A comparison between the
above Article and Article 2180 of the Civil Code of the Philippines
shows
that paragraph 5 of the latter is not contained in the former. This
paragraph
reads as follows:
"Employers shall be
liable for the damages caused by their employees and household helpers
acting within the scope of their assigned tasks, even though the former
are not engaged in any business or industry."

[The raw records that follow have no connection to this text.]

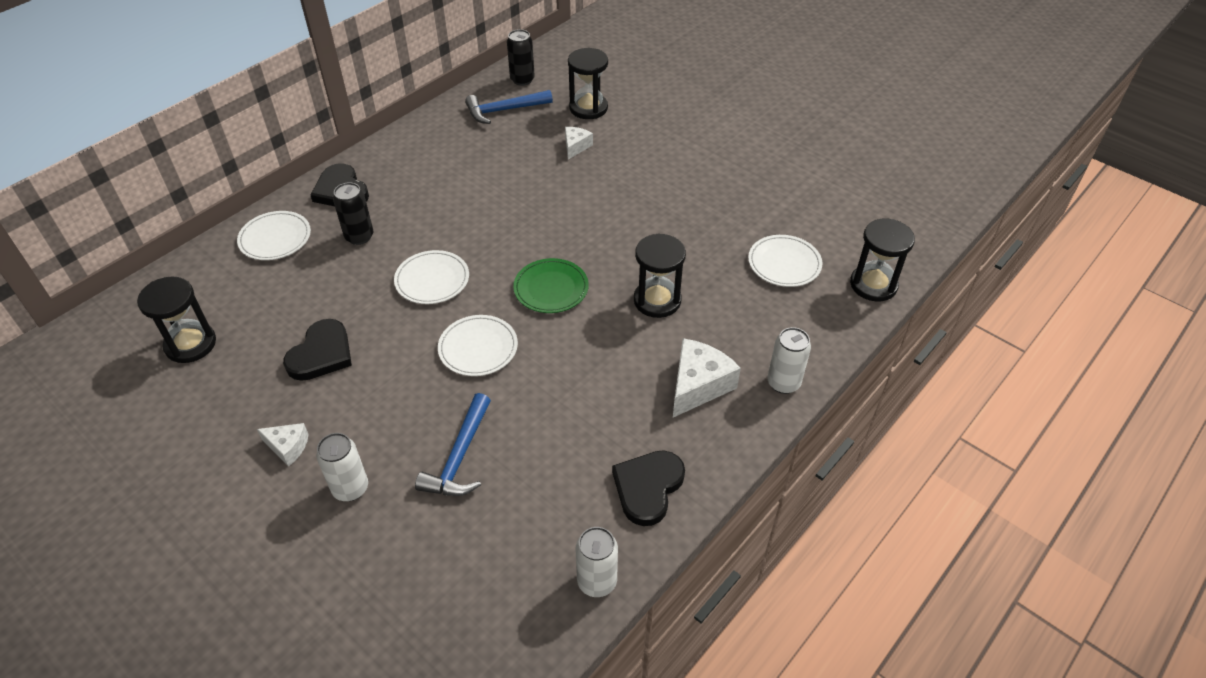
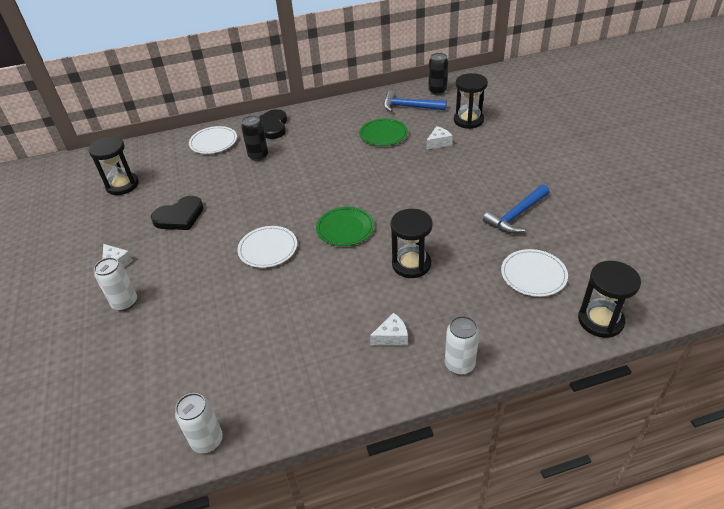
camera: 35 degrees right, 5 degrees down
(432, 280) = (277, 196): white plate -> none
(459, 457) = (198, 313): blue hammer -> blue hammer (516, 215)
(501, 156) = (383, 134): none -> green plate
(648, 488) = (295, 393): black heart -> none
(698, 385) = (392, 337): white cheese -> white cheese, size x0.57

Rulings under the old provision
[Article 1903] are to the effect that the owner of a vehicle will not
be
liable if at the time of the accident causing injury to a third person
the owner of the vehicle is not present therein, because he does not
fall
within the list of persons enumerated in Article 1903 of the Civil Code
[Johnson vs. David, 5 Phil. 663; Chapman vs. Underwood, 27 Phil. 374;
Marquez
vs. Castillo, 40 Off. Gaz. No. 5, 204]. Under the new Civil Code,
however,
the owner of the vehicle is included among the persons who may respond
for the acts of their employees who cause damage to third persons in
the
course of their employment. By reason of this newly inserted provision
the owner of a jeep driven by another becomes responsible for the
driver's
negligence under the terms and circumstances specified in the last
paragraph
of Article 2180. In accordance with this paragraph the owner of the
vehicle
is responsible unless he proves that he exercised the diligence of a
good
father of a family to prevent the damage. But in the case at bar,
Camarote,
the jeepney owner, was not in the jeep; and the only manner in which he
could have avoided damage to third persons would have been by the
exercise
by him of the diligence of a good father of a family in the choice or
selection
of his driver. Did he satisfy the requirement of the law in this case?
Defendant Juan Camarote
argues that the mere fact that the driver was a professional driver is
a sufficient exercise of the diligence required of a good father of a
family,
which would exempt him from responsibility. We think that this is a
mistaken
view of the law, taking into account the fact, of which we take
judicial
notice, that licenses are easy to obtain and no strict examination is
required
before professional driver's licenses are given, and that the holding
of
a driver's license is no guarantee or assurance of the carefulness of
the
holder of the license. In order that the defendant may be considered as
having exercised all diligence of a good father of a family, he should
not have been satisfied with the mere possession of a professional
driver's
license; he should have carefully examined the applicant for employment
as to his qualifications, his experience and record of service.
Defendant-appellant
did not take these steps, which are considered essential, and we must
hold
that he has failed to exercise all due diligence required of a good
father
of a family in the choice or selection of his driver.
The reason for the
law is obvious. It is indeed difficult for any person injured by the
carelessness
of a driver to prove the negligence or lack of due diligence of the
owner
of the vehicle in the choice of the driver. Were we to require the
injured
party to prove the owner's lack of diligence, the right will in many
cases
prove illusory, as seldom does a person in the community, especially in
the cities, have the opportunity to observe the conduct of all possible
car owners therein. So the law imposes the burden of proof of innocence
on the vehicle owner. If the driver is negligent and causes damage, the
law presumes that the owner was negligent and imposes upon him the
burden
of proving the contrary.
Finding that the
conclusion
of the trial judge as to defendant-appellant's responsibility is
correct,
We hereby affirm the Decision, with costs against defendant-appellant.
Paras, C.J.,
Bengzon, Padilla, Montemayor, Bautista Angelo, Concepcion, Reyes, J. B.